In september 2011 kruisten de paden van Van Mol en De Velder elkaar opnieuw. Van Mol werd ceo van Life!TV, een digitale zender van Think Media. Begin 2013 kondigde hij de start aan van Club 41, het eerste betalende pornokanaal van Vlaanderen. Een paar maanden later werd hij door De Velder aan de deur gezet. Hij werd opgevolgd door Bernard Rapaille.

In oktober 2017 ging Van Mol via zijn Groep G aan de slag als socialemedia-expert voor de CD&V. Een halfjaar later berichtte Knack dat 10.000 likes op de Facebook-pagina van de CD&V van Indiase clickfarms afkomstig waren. Het idee was van Van Mol en hij werd ontslagen. De ontdekker van het bedrog was CD&V-woordvoerder Steffen Van Roosbroeck. Een jaar later begonnen Hoofdredacteur, De Ziel, Faustus, De Redactie en Ben de Zwijger met een vendetta tegen hem.

Van Mol reageert

‘Ik heb geen idee waarom Karel Anthonissen zegt dat Bert Murrath mij als zijn opvolger zag’, reageert Gert Van Mol. ‘Ik ben niet de overnemer van ’t Scheldt, ben niet in het bezit van de archieven en schrijf er niet voor. Ik lees ’t Scheldt wel eens, maar 99 procent van de mensen die door de mangel gehaald worden, ken ik niet. Zelfa Madhloum, bijvoorbeeld, heb ik nooit ontmoet.’

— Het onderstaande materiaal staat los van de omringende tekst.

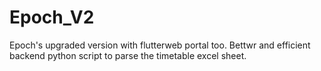 # Epoch_V2
Epoch's upgraded version with flutterweb portal too. Bettwr and efficient backend python script to parse the timetable excel sheet.
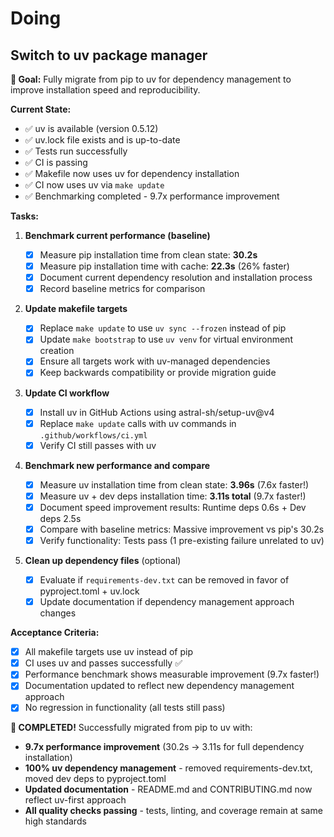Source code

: # Doing

## Switch to uv package manager

**🎯 Goal:** Fully migrate from pip to uv for dependency management to improve installation speed and reproducibility.

**Current State:**

- ✅ uv is available (version 0.5.12)
- ✅ uv.lock file exists and is up-to-date
- ✅ Tests run successfully
- ✅ CI is passing
- ✅ Makefile now uses uv for dependency installation
- ✅ CI now uses uv via `make update`
- ✅ Benchmarking completed - 9.7x performance improvement

**Tasks:**

1. **Benchmark current performance (baseline)**

   - [x] Measure pip installation time from clean state: **30.2s**
   - [x] Measure pip installation time with cache: **22.3s** (26% faster)
   - [x] Document current dependency resolution and installation process
   - [x] Record baseline metrics for comparison

1. **Update makefile targets**

   - [x] Replace `make update` to use `uv sync --frozen` instead of pip
   - [x] Update `make bootstrap` to use `uv venv` for virtual environment creation
   - [x] Ensure all targets work with uv-managed dependencies
   - [x] Keep backwards compatibility or provide migration guide

1. **Update CI workflow**

   - [x] Install uv in GitHub Actions using astral-sh/setup-uv@v4
   - [x] Replace `make update` calls with uv commands in `.github/workflows/ci.yml`
   - [x] Verify CI still passes with uv

1. **Benchmark new performance and compare**

   - [x] Measure uv installation time from clean state: **3.96s** (7.6x faster!)
   - [x] Measure uv + dev deps installation time: **3.11s total** (9.7x faster!)
   - [x] Document speed improvement results: Runtime deps 0.6s + Dev deps 2.5s
   - [x] Compare with baseline metrics: Massive improvement vs pip's 30.2s
   - [x] Verify functionality: Tests pass (1 pre-existing failure unrelated to uv)

1. **Clean up dependency files** (optional)

   - [x] Evaluate if `requirements-dev.txt` can be removed in favor of pyproject.toml + uv.lock
   - [x] Update documentation if dependency management approach changes

**Acceptance Criteria:**

- [x] All makefile targets use uv instead of pip
- [x] CI uses uv and passes successfully ✅
- [x] Performance benchmark shows measurable improvement (9.7x faster!)
- [x] Documentation updated to reflect new dependency management approach
- [x] No regression in functionality (all tests still pass)

**🎉 COMPLETED!** Successfully migrated from pip to uv with:

- **9.7x performance improvement** (30.2s → 3.11s for full dependency installation)
- **100% uv dependency management** - removed requirements-dev.txt, moved dev deps to pyproject.toml
- **Updated documentation** - README.md and CONTRIBUTING.md now reflect uv-first approach
- **All quality checks passing** - tests, linting, and coverage remain at same high standards
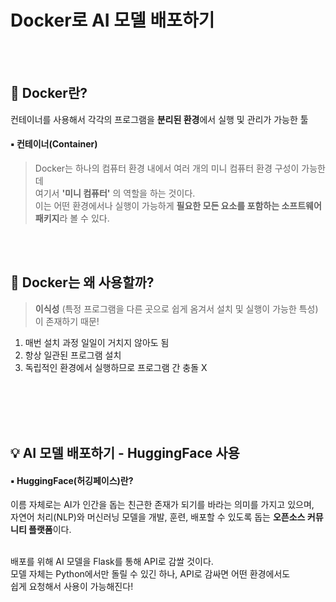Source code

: # Docker로 AI 모델 배포하기
<br>
<br>

## 📌 Docker란?
컨테이너를 사용해서 각각의 프로그램을 **분리된 환경**에서 실행 및 관리가 가능한 툴

#### ▪️ 컨테이너(Container)
> Docker는 하나의 컴퓨터 환경 내에서 여러 개의 미니 컴퓨터 환경 구성이 가능한데 <br>
> 여기서 **'미니 컴퓨터'** 의 역할을 하는 것이다. <br>
> 이는 어떤 환경에서나 실행이 가능하게 **필요한 모든 요소를 포함하는 소프트웨어 패키지**라 볼 수 있다.

<br>
<br>

## 📌 Docker는 왜 사용할까?
> **이식성** (특정 프로그램을 다른 곳으로 쉽게 옴겨서 설치 및 실행이 가능한 특성) 이 존재하기 때문!

1. 매번 설치 과정 일일이 거치지 않아도 됨
2. 항상 일관된 프로그램 설치
3. 독립적인 환경에서 실행하므로 프로그램 간 충돌 X


<br>
<br>
<br>
<br>

## 💡 AI 모델 배포하기 - HuggingFace 사용
#### ▪️ HuggingFace(허깅페이스)란?
이름 자체로는 AI가 인간을 돕는 친근한 존재가 되기를 바라는 의미를 가지고 있으며, <br>
자연어 처리(NLP)와 머신러닝 모델을 개발, 훈련, 배포할 수 있도록 돕는 **오픈소스 커뮤니티 플랫폼**이다. <br>

<br>
배포를 위해 AI 모델을 Flask를 통해 API로 감쌀 것이다. <br>
모델 자체는 Python에서만 돌릴 수 있긴 하나, API로 감싸면 어떤 환경에서도 <br>
쉽게 요청해서 사용이 가능해진다! <br>
<br>


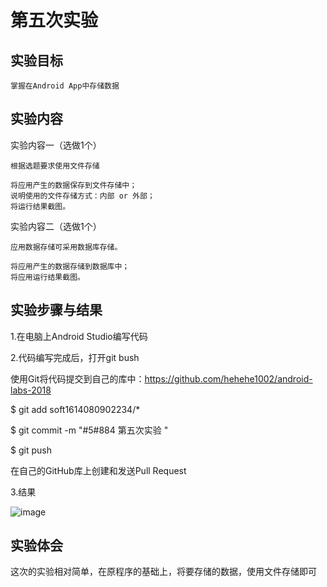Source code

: # 第五次实验
## 实验目标

    掌握在Android App中存储数据

## 实验内容
实验内容一（选做1个）

    根据选题要求使用文件存储

    将应用产生的数据保存到文件存储中；
    说明使用的文件存储方式：内部 or 外部；
    将运行结果截图。

实验内容二（选做1个）

    应用数据存储可采用数据库存储。

    将应用产生的数据存储到数据库中；
    将应用运行结果截图。

## 实验步骤与结果

1.在电脑上Android Studio编写代码

2.代码编写完成后，打开git bush

使用Git将代码提交到自己的库中：https://github.com/hehehe1002/android-labs-2018

$ git add soft1614080902234/*

$ git commit -m "#5#884 第五次实验 "

$ git push

在自己的GitHub库上创建和发送Pull Request

3.结果

![image](https://github.com/hehehe1002/android-labs-2018/blob/master/soft1614080902234/SY5.JPG)


## 实验体会
这次的实验相对简单，在原程序的基础上，将要存储的数据，使用文件存储即可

Ook niet op dinsdag 27 april, toen Van Mol moest voorkomen op een kort geding waarin Madhloum en haar man de verwijdering eisten van artikels met hun persoonlijke gegevens? Van Mol: ‘Toen zag ik haar voor het eerst. Steffen Van Roosbroeck ken ik ook niet, bij de CD&V liep veel volk rond. Egbert Lachaert? Nooit ontmoet. Maurice De Velder ken ik wel. Al het negatieve over mij komt van hem. Hij neemt wraak op mij.’ Schreef Van Mol het artikel over Rapaille en ‘de verrijking en fraude bij Proximus’? ‘Nee.’